Aim of the exercise: Leaving out the images, return the data below exactly as it is written.

Available data:
------------------------------
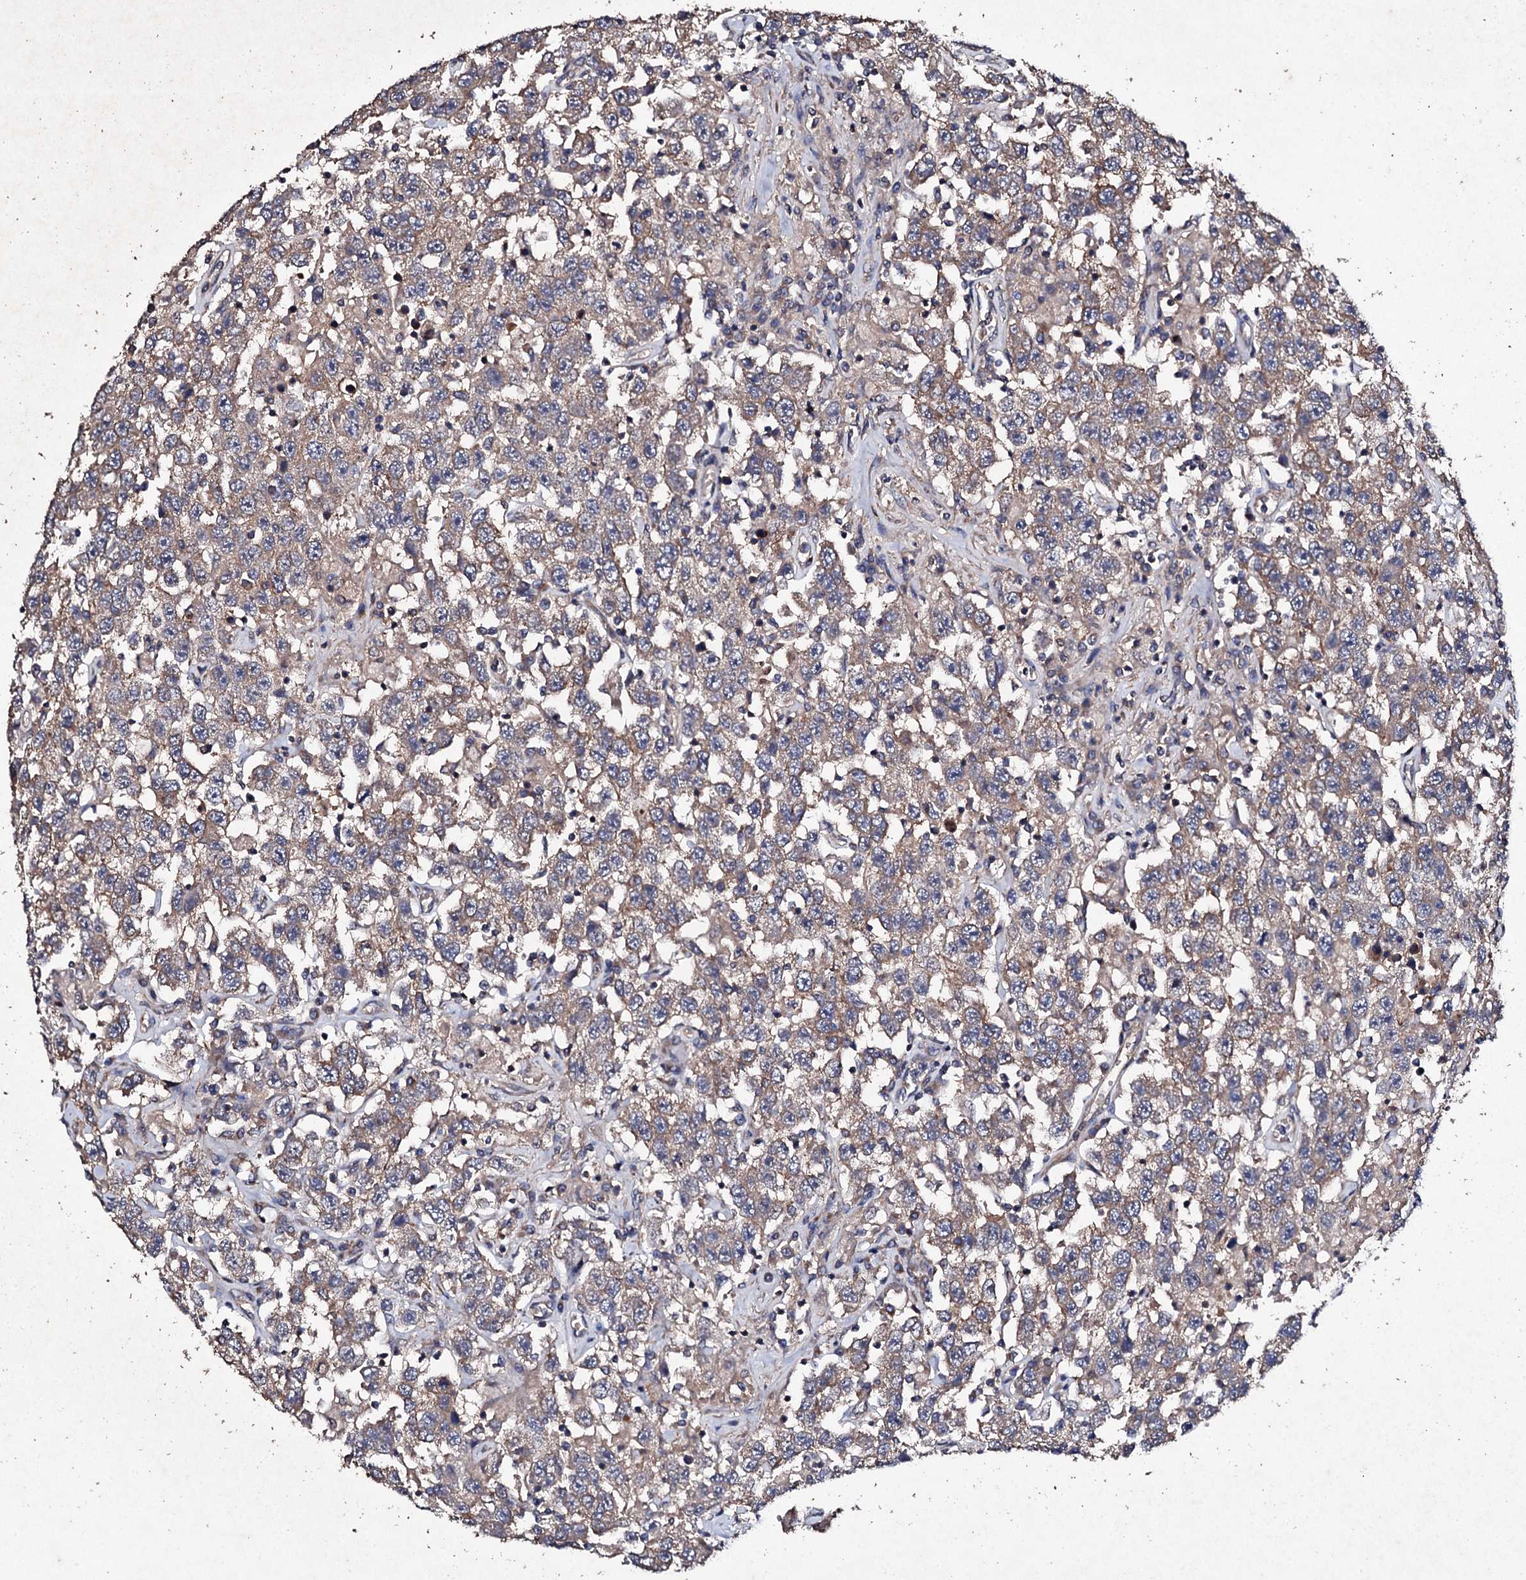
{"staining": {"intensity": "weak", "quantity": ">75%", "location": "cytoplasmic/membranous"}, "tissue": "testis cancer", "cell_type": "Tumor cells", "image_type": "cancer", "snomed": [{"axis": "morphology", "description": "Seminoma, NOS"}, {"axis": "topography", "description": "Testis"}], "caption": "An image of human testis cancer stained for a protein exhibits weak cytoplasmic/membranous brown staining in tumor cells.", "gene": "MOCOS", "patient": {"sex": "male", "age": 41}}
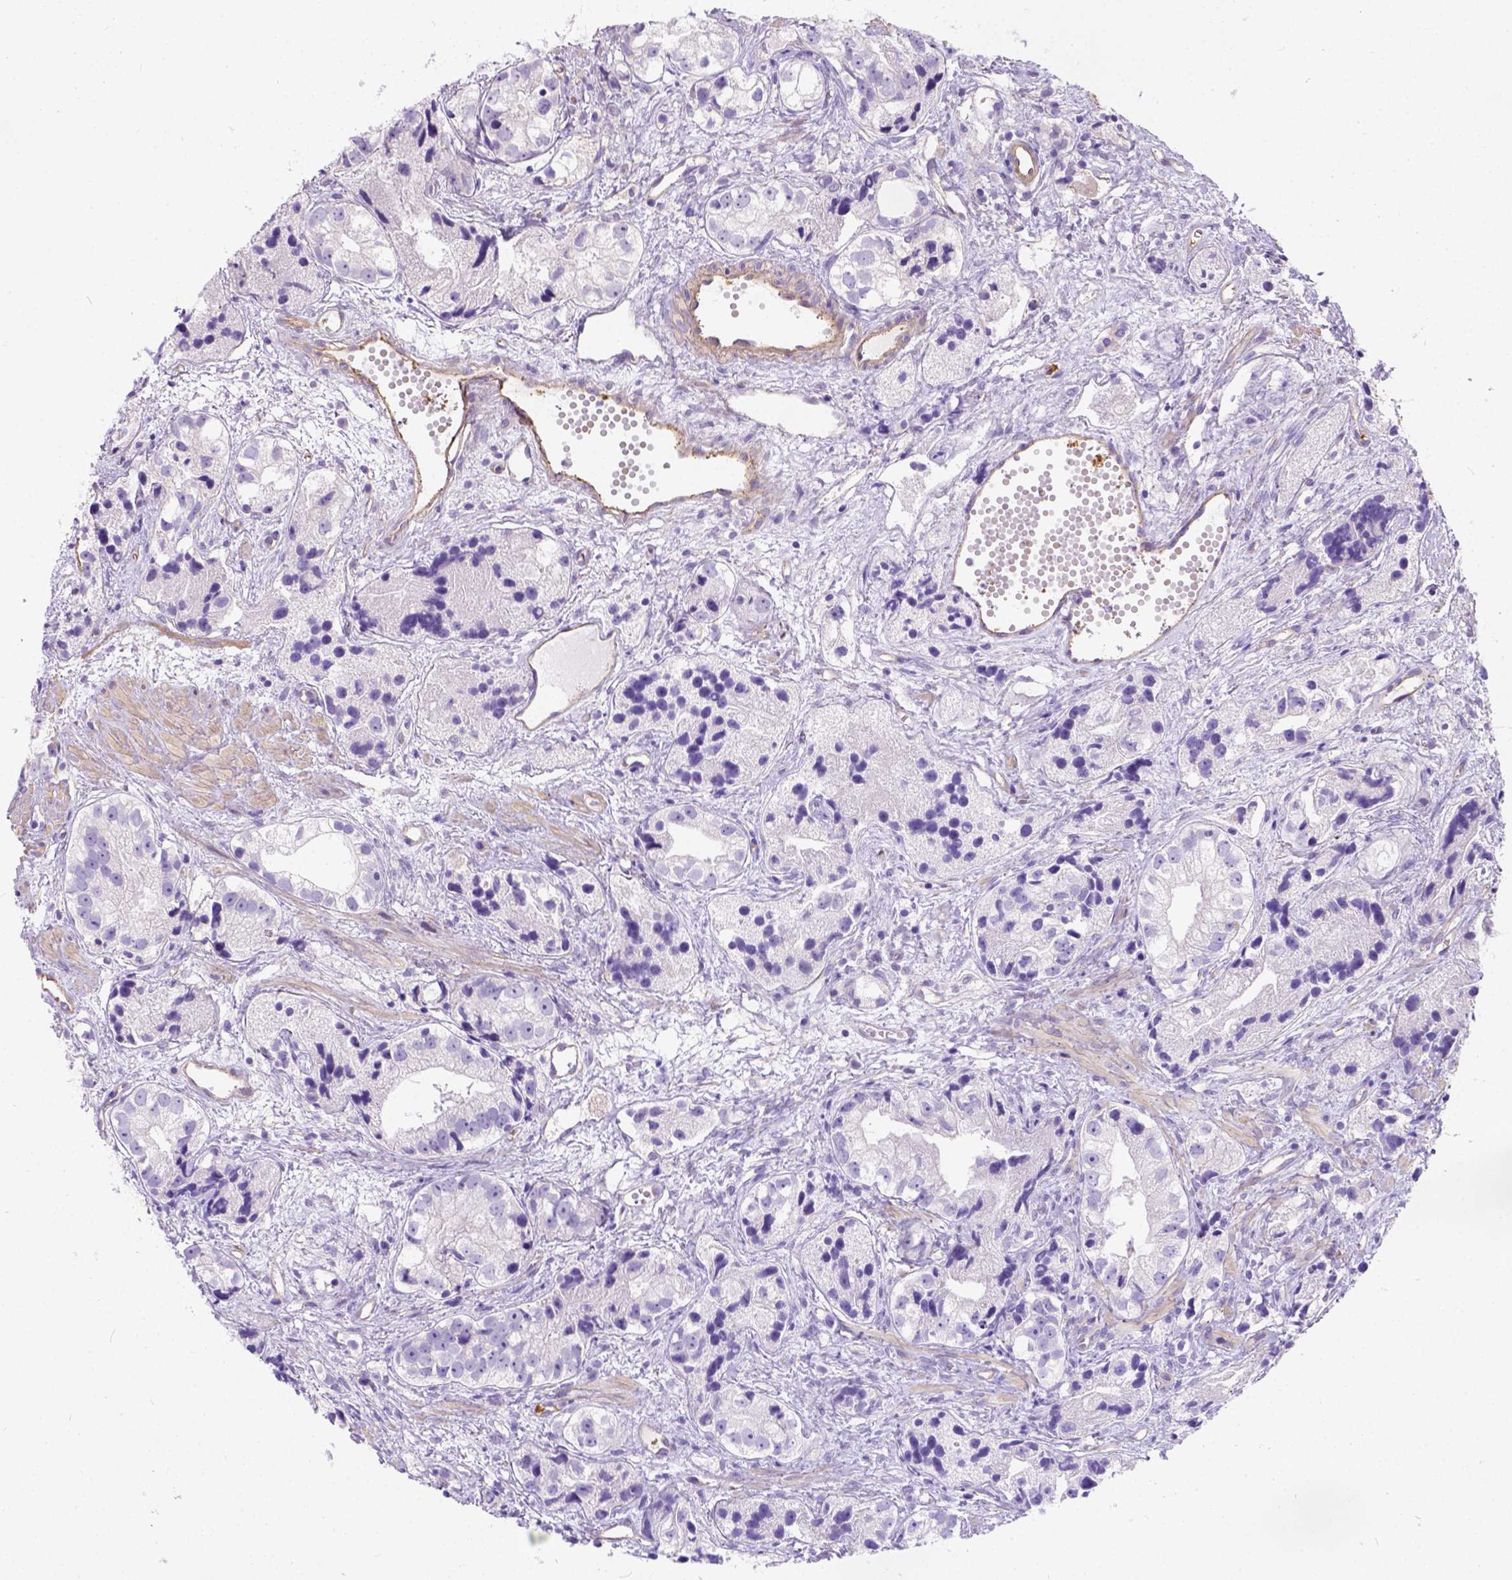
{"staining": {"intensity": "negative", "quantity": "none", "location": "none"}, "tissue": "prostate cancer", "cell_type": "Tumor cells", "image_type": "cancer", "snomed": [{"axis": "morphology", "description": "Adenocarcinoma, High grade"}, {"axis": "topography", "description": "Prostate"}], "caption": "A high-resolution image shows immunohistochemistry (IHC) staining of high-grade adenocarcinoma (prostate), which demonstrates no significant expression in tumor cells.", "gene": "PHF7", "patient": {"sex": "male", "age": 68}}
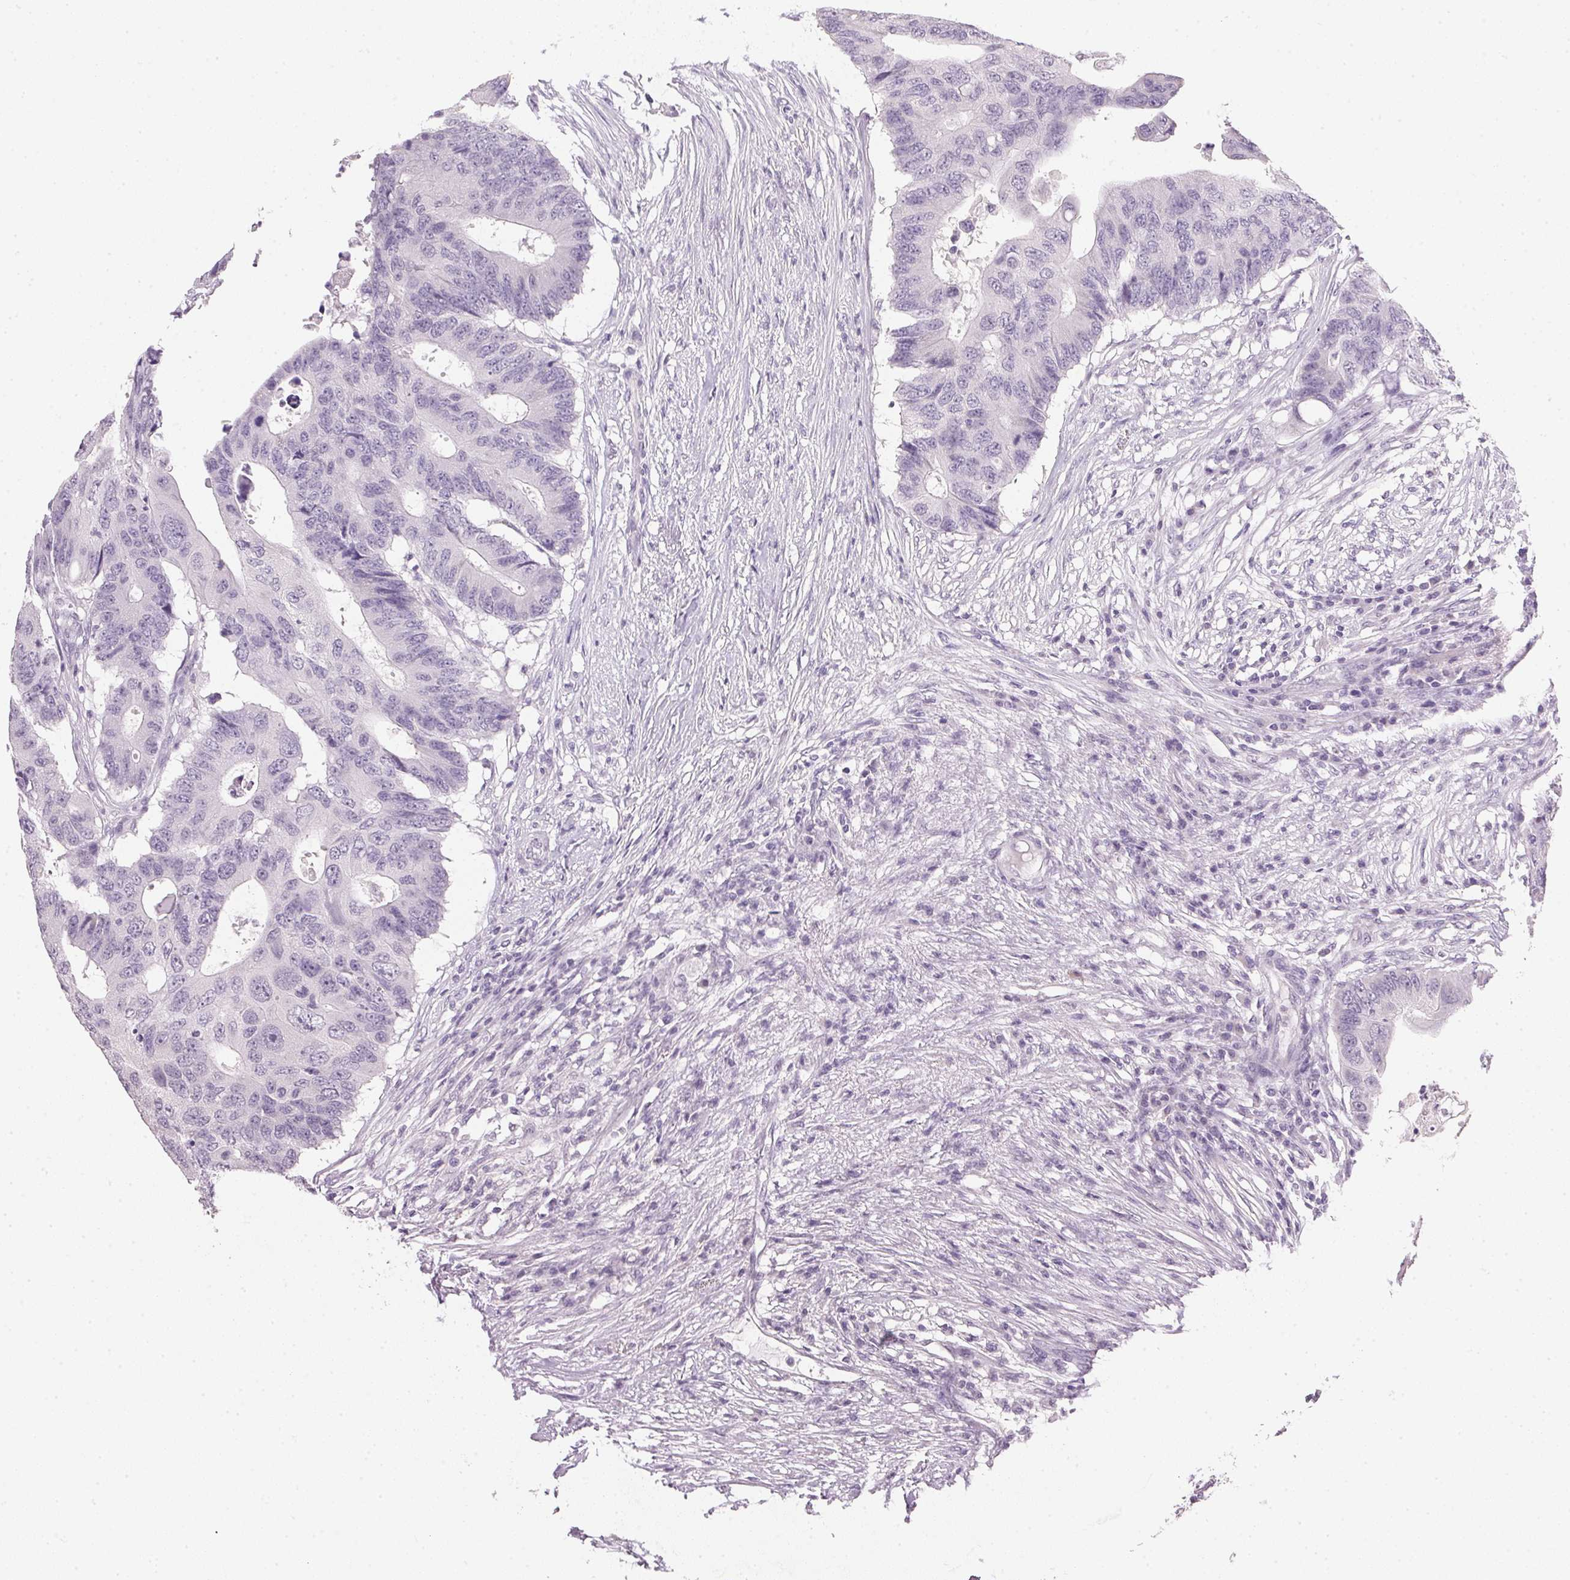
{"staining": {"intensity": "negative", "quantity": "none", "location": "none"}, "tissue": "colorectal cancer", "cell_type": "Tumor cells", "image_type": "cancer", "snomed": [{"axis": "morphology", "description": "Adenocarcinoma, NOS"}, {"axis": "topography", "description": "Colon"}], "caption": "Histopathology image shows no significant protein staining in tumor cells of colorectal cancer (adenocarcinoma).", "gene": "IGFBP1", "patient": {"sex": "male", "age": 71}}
------------------------------
Response area:
{"staining": {"intensity": "weak", "quantity": ">75%", "location": "cytoplasmic/membranous"}, "tissue": "testis cancer", "cell_type": "Tumor cells", "image_type": "cancer", "snomed": [{"axis": "morphology", "description": "Seminoma, NOS"}, {"axis": "topography", "description": "Testis"}], "caption": "An image of human testis cancer stained for a protein exhibits weak cytoplasmic/membranous brown staining in tumor cells.", "gene": "MOCOS", "patient": {"sex": "male", "age": 41}}
{"staining": {"intensity": "negative", "quantity": "none", "location": "none"}, "tissue": "prostate cancer", "cell_type": "Tumor cells", "image_type": "cancer", "snomed": [{"axis": "morphology", "description": "Adenocarcinoma, High grade"}, {"axis": "topography", "description": "Prostate"}], "caption": "A high-resolution image shows immunohistochemistry (IHC) staining of high-grade adenocarcinoma (prostate), which demonstrates no significant expression in tumor cells.", "gene": "PHF7", "patient": {"sex": "male", "age": 68}}
{"staining": {"intensity": "negative", "quantity": "none", "location": "none"}, "tissue": "colorectal cancer", "cell_type": "Tumor cells", "image_type": "cancer", "snomed": [{"axis": "morphology", "description": "Adenocarcinoma, NOS"}, {"axis": "topography", "description": "Colon"}], "caption": "Histopathology image shows no significant protein staining in tumor cells of colorectal cancer (adenocarcinoma).", "gene": "IGFBP1", "patient": {"sex": "male", "age": 71}}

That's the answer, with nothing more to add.